Re: Semantic Web Search engines/Billion Triple Challenge or other data-sets? from Melvin Carvalho on 2016-06-22 (semantic-web@w3.org from June 2016)

From: Melvin Carvalho <melvincarvalho@gmail.com>
Date: Wed, 22 Jun 2016 17:28:11 +0200
To: Harry Halpin <hhalpin@ibiblio.org>
Cc: Semantic Web <semantic-web@w3.org>
Message-ID: <CAKaEYhK_7o=_5TKQQyqQ50+iqYqduGJdrG39=zpoyx1v8ZBJSA@mail.gmail.com>

On 22 June 2016 at 16:55, Harry Halpin <hhalpin@ibiblio.org> wrote:

> Are there any data-sets available that are realistic snapshots of the
> state of linked data in 2016?
>
> I used to search using Sindice, but it's been down a while.
>
> I see Swoogle is still up (http://swoogle.umbc.edu) but not sure if it's
> updated its index.
>
> Also, a bunch of triples in the raw would also be fine, ala the BTC (but a
> recent data-set, at least 2014 or later).
>

Im not sure it's going to be possible to see everything that's out there,
because linked data from what I can see starting the shift from 100% open
and public to a combination of public, shared and private.

Personally, Im adding 100k triples to my knowledge base every day.  I
expect that will be 1 million next year, and increasing after that.

I was at coffee at my co working space lately and someone mentioned to me
they are working with a 1 trillion+ triple private data store.

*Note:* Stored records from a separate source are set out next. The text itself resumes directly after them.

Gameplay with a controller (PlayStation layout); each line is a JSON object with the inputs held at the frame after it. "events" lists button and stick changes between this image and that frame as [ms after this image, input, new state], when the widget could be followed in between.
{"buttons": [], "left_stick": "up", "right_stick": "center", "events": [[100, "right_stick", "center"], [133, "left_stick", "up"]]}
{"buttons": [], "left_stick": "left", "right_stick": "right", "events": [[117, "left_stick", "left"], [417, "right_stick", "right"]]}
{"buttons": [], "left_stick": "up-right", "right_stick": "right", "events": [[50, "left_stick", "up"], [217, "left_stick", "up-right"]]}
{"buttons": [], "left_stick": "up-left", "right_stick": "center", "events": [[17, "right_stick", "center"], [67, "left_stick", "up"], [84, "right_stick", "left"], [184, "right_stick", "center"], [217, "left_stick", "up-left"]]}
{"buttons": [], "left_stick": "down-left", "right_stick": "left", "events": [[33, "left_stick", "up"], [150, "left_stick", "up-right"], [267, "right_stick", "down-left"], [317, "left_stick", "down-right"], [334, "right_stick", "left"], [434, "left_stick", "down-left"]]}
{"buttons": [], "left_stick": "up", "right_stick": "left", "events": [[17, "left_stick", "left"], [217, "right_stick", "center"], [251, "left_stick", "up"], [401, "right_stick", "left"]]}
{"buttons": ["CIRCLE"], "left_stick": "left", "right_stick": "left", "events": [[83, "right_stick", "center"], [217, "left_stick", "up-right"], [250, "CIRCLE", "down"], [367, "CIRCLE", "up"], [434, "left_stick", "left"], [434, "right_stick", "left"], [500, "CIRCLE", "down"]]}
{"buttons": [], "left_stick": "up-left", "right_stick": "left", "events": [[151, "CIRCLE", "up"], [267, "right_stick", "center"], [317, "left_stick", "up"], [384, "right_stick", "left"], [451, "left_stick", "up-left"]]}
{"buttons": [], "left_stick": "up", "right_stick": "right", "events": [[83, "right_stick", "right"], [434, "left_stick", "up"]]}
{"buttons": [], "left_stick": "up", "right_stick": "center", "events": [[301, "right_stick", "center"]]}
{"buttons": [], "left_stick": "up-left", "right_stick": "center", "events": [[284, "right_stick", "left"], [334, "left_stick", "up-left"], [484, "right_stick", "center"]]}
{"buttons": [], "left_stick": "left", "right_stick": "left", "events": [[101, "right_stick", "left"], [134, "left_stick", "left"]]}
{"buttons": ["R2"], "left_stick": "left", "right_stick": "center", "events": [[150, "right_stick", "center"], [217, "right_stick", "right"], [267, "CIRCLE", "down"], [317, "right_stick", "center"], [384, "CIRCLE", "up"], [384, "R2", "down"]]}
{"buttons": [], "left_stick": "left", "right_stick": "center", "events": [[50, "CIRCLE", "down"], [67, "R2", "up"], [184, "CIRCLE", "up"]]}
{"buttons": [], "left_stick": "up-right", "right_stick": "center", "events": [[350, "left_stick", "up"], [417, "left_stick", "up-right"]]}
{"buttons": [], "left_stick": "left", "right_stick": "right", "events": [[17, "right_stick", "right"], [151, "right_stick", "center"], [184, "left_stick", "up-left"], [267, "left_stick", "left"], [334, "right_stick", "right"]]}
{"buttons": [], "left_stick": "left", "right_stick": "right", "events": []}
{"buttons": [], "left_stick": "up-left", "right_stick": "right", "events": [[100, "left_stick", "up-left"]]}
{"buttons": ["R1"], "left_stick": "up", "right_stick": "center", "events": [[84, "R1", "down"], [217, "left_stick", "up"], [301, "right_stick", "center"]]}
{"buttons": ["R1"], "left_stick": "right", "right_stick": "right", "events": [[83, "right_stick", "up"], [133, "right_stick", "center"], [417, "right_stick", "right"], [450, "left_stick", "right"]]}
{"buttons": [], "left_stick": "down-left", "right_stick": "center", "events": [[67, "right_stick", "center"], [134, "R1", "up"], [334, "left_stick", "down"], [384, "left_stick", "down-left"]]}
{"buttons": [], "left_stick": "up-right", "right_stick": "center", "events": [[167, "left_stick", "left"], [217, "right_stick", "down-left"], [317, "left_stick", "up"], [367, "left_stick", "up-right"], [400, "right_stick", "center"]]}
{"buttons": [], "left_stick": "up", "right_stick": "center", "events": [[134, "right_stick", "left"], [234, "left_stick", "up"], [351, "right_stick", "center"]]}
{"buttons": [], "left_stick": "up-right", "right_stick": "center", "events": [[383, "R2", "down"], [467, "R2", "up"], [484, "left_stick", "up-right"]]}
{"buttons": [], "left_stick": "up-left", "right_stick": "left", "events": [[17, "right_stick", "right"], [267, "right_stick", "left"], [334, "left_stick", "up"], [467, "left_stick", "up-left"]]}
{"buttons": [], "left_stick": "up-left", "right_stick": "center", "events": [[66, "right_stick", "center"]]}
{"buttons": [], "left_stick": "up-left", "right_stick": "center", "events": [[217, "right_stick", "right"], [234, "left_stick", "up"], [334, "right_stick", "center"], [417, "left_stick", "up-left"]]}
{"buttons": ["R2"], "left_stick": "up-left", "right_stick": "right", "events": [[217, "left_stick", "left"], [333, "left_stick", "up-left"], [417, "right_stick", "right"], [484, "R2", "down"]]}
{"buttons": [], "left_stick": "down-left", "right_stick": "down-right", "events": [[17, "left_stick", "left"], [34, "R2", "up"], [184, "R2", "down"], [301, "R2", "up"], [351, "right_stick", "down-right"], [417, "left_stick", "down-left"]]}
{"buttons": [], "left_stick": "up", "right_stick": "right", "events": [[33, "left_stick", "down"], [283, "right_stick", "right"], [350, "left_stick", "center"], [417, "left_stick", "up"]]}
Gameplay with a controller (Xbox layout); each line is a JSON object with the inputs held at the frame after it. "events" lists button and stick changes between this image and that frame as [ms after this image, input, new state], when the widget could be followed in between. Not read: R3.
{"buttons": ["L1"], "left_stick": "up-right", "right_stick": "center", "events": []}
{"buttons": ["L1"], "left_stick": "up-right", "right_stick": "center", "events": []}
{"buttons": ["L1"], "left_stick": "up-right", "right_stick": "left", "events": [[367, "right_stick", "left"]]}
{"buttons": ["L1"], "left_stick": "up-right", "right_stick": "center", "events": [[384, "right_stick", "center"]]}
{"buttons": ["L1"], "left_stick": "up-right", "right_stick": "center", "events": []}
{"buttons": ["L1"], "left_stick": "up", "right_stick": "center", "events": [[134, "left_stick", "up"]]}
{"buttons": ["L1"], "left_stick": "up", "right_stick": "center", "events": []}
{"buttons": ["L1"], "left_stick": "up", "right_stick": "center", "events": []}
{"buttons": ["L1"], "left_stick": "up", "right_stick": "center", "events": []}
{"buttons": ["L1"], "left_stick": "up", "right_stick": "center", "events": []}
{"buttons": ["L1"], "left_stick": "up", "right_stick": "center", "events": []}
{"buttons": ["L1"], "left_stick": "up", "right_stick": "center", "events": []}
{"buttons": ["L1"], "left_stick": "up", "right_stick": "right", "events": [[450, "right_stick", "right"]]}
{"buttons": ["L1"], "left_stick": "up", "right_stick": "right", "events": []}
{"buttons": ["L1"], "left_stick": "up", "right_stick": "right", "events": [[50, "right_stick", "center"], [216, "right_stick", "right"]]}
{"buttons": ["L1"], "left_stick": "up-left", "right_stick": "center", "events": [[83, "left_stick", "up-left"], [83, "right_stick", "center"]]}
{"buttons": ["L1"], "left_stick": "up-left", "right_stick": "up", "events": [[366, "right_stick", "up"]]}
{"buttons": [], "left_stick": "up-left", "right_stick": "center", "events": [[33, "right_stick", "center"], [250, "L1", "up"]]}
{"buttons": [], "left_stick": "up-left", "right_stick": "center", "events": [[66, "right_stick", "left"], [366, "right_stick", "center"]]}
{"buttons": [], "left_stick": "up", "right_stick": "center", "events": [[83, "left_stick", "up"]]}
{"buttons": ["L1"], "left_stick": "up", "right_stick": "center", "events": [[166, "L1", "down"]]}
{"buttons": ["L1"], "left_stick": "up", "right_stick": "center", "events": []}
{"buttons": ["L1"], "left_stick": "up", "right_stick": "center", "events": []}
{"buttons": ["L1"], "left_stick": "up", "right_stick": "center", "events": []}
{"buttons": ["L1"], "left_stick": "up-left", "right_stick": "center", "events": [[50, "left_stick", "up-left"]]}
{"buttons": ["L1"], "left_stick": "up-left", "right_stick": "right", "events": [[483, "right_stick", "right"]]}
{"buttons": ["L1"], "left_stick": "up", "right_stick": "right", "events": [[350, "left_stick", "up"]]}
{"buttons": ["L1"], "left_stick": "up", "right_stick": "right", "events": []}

I see this trend continuing.

IMHO the next frontier of semantic search is a little more P2P, shared and
access controlled as more people start to build up caches of the web
(perhaps for speed of access and offline) and index that content.  It ought
to be possible to share that kind of data socially, using technologies like
Solid.

>
>   yours,
>    harry
>
>

Received on Wednesday, 22 June 2016 15:28:45 UTC